───── PAGE EXCERPT

Amazon (AMZN) Climbs to $249 on Multibillion-Dollar Corning Fiber Deal as AWS Reaccelerates to 28% — Analysts Eye $312
Amazon rose ~1.2% to around $249 after announcing a multiyear, multibillion-dollar optical fiber deal with Corning to power its US data centers, stabilizing after a pullback from its $279 52-week high | That's TradingNEWS
Key Points
- Amazon (AMZN) rose ~1.2% to ~$249 on a multiyear, multibillion-dollar Corning optical fiber deal for its US data centers, stabilizing after a pullback from its $279 high.
- Q1 2026 delivered $181.5B revenue (+17%), AWS at $37.6B (+28%, fastest in 15 quarters) with a $364B backlog, and the highest operating margin in company history.
- The stock trades at ~31x forward earnings near a three-year low; consensus target ~$312 (25% upside) with a $285-$350 range, while the $200B capex plan is the key debate.
Amazon (AMZN) is trading around $249 Monday, up roughly 1.2%, riding both the broad tech rebound and a headline of its own making. Before the open, Amazon announced a multiyear, multibillion-dollar agreement to buy optical fiber, cable, and connectivity solutions from Corning (GLW) to power and connect its rapidly expanding US data centers. The deal sent Corning surging as much as 10%, while Amazon's own move was the steadier kind you'd expect from a $2.6 trillion company — a measured gain that nonetheless reinforced the single most important story around the stock: Amazon is spending unprecedented sums to build the physical backbone of artificial intelligence, and the market is trying to decide whether that spending pays off. The stock has pulled back from its 52-week high near $279 into the high $240s during the early-June tech correction, and Monday's bounce is the first sign of stabilization. The Corning deal doesn't move the needle on Amazon's financials directly, but it crystallizes the thesis the entire AMZN trade now hinges on.
Inside the Corning Deal: Buying the Plumbing of AI
The agreement is a textbook example of how the AI arms race is reshaping Amazon's capital priorities. Corning will supply the optical fiber and connectivity gear that links Amazon's data centers to the racks and chips inside them — the unglamorous but essential infrastructure that makes high-speed AI compute possible. Amazon is investing directly in expanding Corning's North Carolina manufacturing facilities, a move expected to create 1,000 new advanced manufacturing jobs plus hundreds of construction roles. It builds on Amazon's deep footprint in the state, where the company has invested more than $20 billion since 2010, employs over 26,000 people, and committed an additional $10 billion last year for new data centers. The strategic logic is clear: as AI workloads explode, the bottleneck isn't just chips, it's the connective tissue between them, and Amazon is locking up supply. Financial terms weren't disclosed, but the message to investors was loud — Amazon's data-center expansion is accelerating, not slowing, and it's willing to underwrite its own supply chain to keep pace.

──────────

* [GOAL OF THE EXERCISE] Summarize the article on Amazon's Corning fiber deal in two sentences.

───── ENTRIES SHOWN

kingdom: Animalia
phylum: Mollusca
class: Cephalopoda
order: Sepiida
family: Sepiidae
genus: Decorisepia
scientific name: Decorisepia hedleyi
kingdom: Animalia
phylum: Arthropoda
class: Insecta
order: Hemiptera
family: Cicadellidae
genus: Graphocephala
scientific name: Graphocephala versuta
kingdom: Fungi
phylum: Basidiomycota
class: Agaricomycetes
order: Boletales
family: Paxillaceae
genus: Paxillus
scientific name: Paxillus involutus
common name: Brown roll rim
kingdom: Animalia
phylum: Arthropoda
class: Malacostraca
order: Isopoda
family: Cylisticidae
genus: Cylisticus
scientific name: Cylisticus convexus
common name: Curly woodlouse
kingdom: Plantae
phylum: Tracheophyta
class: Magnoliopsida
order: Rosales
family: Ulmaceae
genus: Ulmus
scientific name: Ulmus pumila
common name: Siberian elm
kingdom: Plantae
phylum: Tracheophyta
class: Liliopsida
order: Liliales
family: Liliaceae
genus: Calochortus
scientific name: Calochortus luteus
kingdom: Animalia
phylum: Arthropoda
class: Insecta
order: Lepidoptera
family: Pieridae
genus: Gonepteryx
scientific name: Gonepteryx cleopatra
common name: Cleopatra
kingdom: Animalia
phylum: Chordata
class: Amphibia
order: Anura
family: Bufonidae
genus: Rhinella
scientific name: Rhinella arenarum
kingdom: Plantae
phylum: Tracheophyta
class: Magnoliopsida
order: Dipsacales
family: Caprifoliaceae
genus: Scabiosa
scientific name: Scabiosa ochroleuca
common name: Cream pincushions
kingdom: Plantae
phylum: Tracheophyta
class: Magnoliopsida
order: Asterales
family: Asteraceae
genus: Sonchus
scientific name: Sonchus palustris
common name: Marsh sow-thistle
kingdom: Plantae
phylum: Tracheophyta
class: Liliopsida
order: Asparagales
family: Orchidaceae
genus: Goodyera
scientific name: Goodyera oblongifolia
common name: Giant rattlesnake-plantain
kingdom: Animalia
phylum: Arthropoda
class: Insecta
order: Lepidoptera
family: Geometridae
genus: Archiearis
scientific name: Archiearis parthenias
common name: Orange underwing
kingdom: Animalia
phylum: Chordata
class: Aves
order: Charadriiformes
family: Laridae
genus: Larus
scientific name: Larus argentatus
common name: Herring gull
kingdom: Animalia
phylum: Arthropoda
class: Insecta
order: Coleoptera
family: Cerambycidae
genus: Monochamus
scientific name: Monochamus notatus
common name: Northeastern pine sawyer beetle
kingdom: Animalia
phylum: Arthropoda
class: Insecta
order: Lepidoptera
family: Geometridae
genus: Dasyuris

──────────

* [ANSWER SPACE] Amazon's stock rose about 1.2% to around $249 after the company announced a multiyear, multibillion-dollar agreement to buy optical fiber, cable, and connectivity solutions from Corning for its US data centers, a first sign of stabilization after a pullback from its 52-week high near $279. Amazon is also investing directly in expanding Corning's North Carolina manufacturing facilities, and although financial terms were not disclosed, the deal signals that its data-center expansion is accelerating rather than slowing.